Die Polizei behauptet, erste Verdächtige der Brandstiftung verhaftet zu haben, gab jedoch noch keine Einzelheiten zu deren Identität preis. Obgleich nahe liegt, dass israelische Siedler die Tat begangen haben, wird nicht ausgeschlossen, dass Araber die Brandstiftung als Provokation verübt hätten. Aus diesem Grund weigerte sich der als anti-arabisch bekannte Oberrabbiner von Safed, die Tat zu "verurteilen", "denn das käme einer Schuldzuweisung gleich". Gleichwohl sagte er, dass es grundsätzlich verwerflich sei, Gotteshäuser zu zerstören. Die arabische Ortschaft liegt östlich von Safed.

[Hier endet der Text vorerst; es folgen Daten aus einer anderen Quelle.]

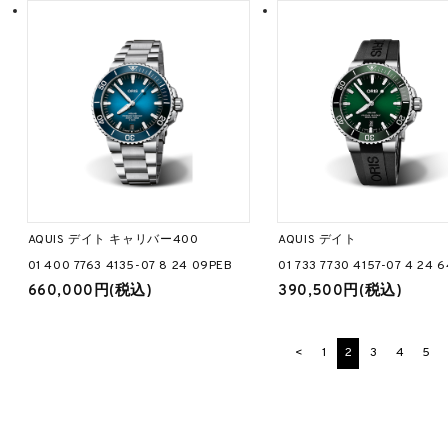
AQUIS デイト キャリバー400
AQUIS デイト
01 400 7763 4135-07 8 24 09PEB
01 733 7730 4157-07 4 24 
660,000円(税込)
390,500円(税込)
<
1
2
3
4
5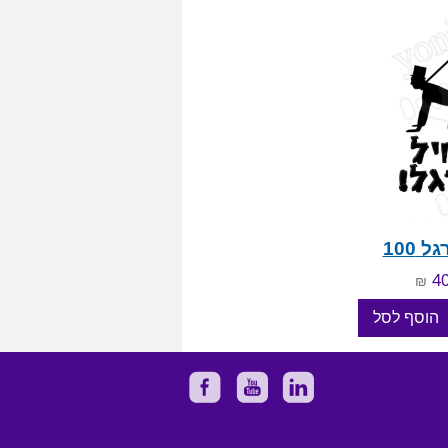
100
₪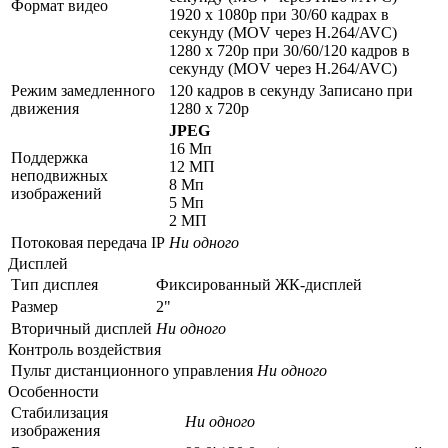
Формат видео
1920 x 1080p при 30/60 кадрах в
секунду (MOV через H.264/AVC)
1280 x 720p при 30/60/120 кадров в
секунду (MOV через H.264/AVC)
Режим замедленного
120 кадров в секунду Записано при
движения
1280 x 720p
JPEG
16 Мп
Поддержка
12 МП
неподвижных
8 Мп
изображений
5 Мп
2 МП
Потоковая передача IP
Ни одного
Дисплей
Тип дисплея
Фиксированный ЖК-дисплей
Размер
2"
Вторичный дисплей
Ни одного
Контроль воздействия
Пульт дистанционного управления
Ни одного
Особенности
Стабилизация
Ни одного
изображения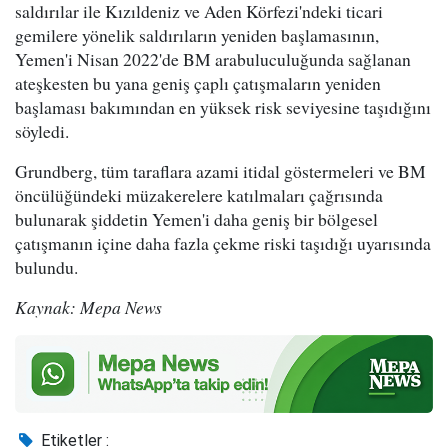
saldırılar ile Kızıldeniz ve Aden Körfezi'ndeki ticari
gemilere yönelik saldırıların yeniden başlamasının,
Yemen'i Nisan 2022'de BM arabuluculuğunda sağlanan
ateşkesten bu yana geniş çaplı çatışmaların yeniden
başlaması bakımından en yüksek risk seviyesine taşıdığını
söyledi.
Grundberg, tüm taraflara azami itidal göstermeleri ve BM
öncülüğündeki müzakerelere katılmaları çağrısında
bulunarak şiddetin Yemen'i daha geniş bir bölgesel
çatışmanın içine daha fazla çekme riski taşıdığı uyarısında
bulundu.
Kaynak: Mepa News
Etiketler :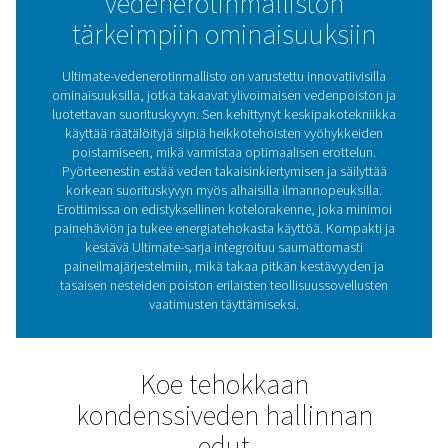
Miksi vedenerottimilla o
merkitystä
paineilmajärjestelmissä
Vedenerottimilla on tärkeä rooli paineilmajärjestelmissä,
poistavat irtonaisen nestemäisen veden paineilmasta e
se pääsee alavirran komponentteihin. Jos kosteutta ei ha
voi aiheuttaa laitevaurioita, heikentää tehokkuutta ja 
huoltokustannuksia. Erottamalla veden tehokkaasti nämä
auttavat suojaamaan kriittisiä komponentteja, kuten su
ja kuivaimia, varmistaen järjestelmän luotettavan ja t
toiminnan. Ultimate-vedenerotinsarja parantaa tätä kri
toimintoa huippuluokan keskipakotekniikalla ja edistyks
muotoilulla. Se poistaa 99 % irtovedestä ja säilyttää 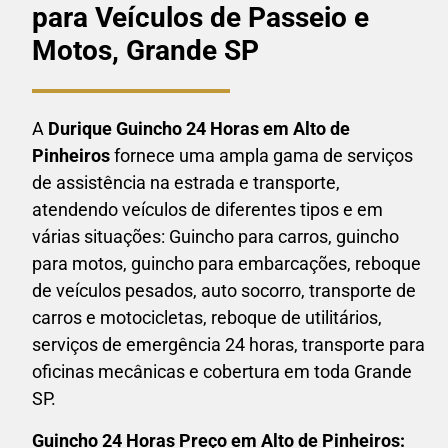
para Veículos de Passeio e
Motos, Grande SP
A
Durique Guincho 24 Horas em
Alto de
Pinheiros
fornece uma ampla gama de serviços
de assistência na estrada e transporte,
atendendo veículos de diferentes tipos e em
várias situações: Guincho para carros, guincho
para motos, guincho para embarcações, reboque
de veículos pesados, auto socorro, transporte de
carros e motocicletas, reboque de utilitários,
serviços de emergência 24 horas, transporte para
oficinas mecânicas e cobertura em toda Grande
SP.
Guincho 24 Horas P
reço em Alto de Pinheiros: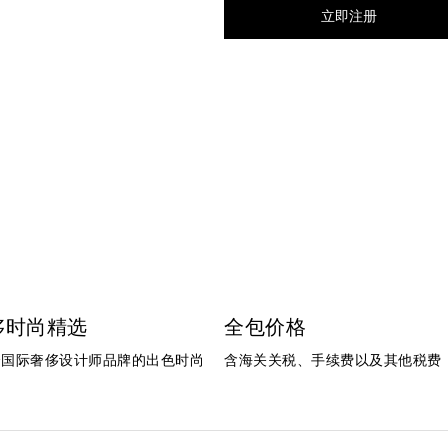
立即注册
侈时尚精选
全包价格
个国际奢侈设计师品牌的出色时尚
含海关关税、手续费以及其他税费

Premierminister Benjamin Netanjahu hatte "vor Wut gekocht", nachdem er Bilder der Zerstörung gesehen hatte. Er gab dem Inlandsgeheimdienst die Weisung, umgehend die Täter zu fassen. Knessetpräsident Reuven Rivlin sagte, dass "jüdischer Terror die Grundfesten der israelischen Demokratie und des Zionismus erschüttert". Staatspräsident Schimon Peres verurteilte die "abscheuliche Tat" aufs Schärfste, weil sie gegen die Religionsfreiheit verstoße. Andere Politiker, darunter Oppositionschefin Zippi Livni, riefen die Israelis auf, "in sich zu gehen".
Arieh Eldad von der rechtsgerichteten "Nationalen Einheitspartei" weigerte sich, die Tat zu verurteilen: "Warum kocht Netanjahu vor Wut, wenn eine Moschee in Brand gesteckt wird, schweigt aber, wenn zwei Israelis, Vater und Sohn, durch Steinwürfe auf ihr Auto ermordet werden?"
Derweil brachen in dem Dorf Tuba Sangarija Unruhen aus. Die Polizei ging mit Tränengas gegen die Jugendlichen vor, die versuchten, das Dorf zu verlassen, um eine wichtige Durchgangsstraße zu blockieren.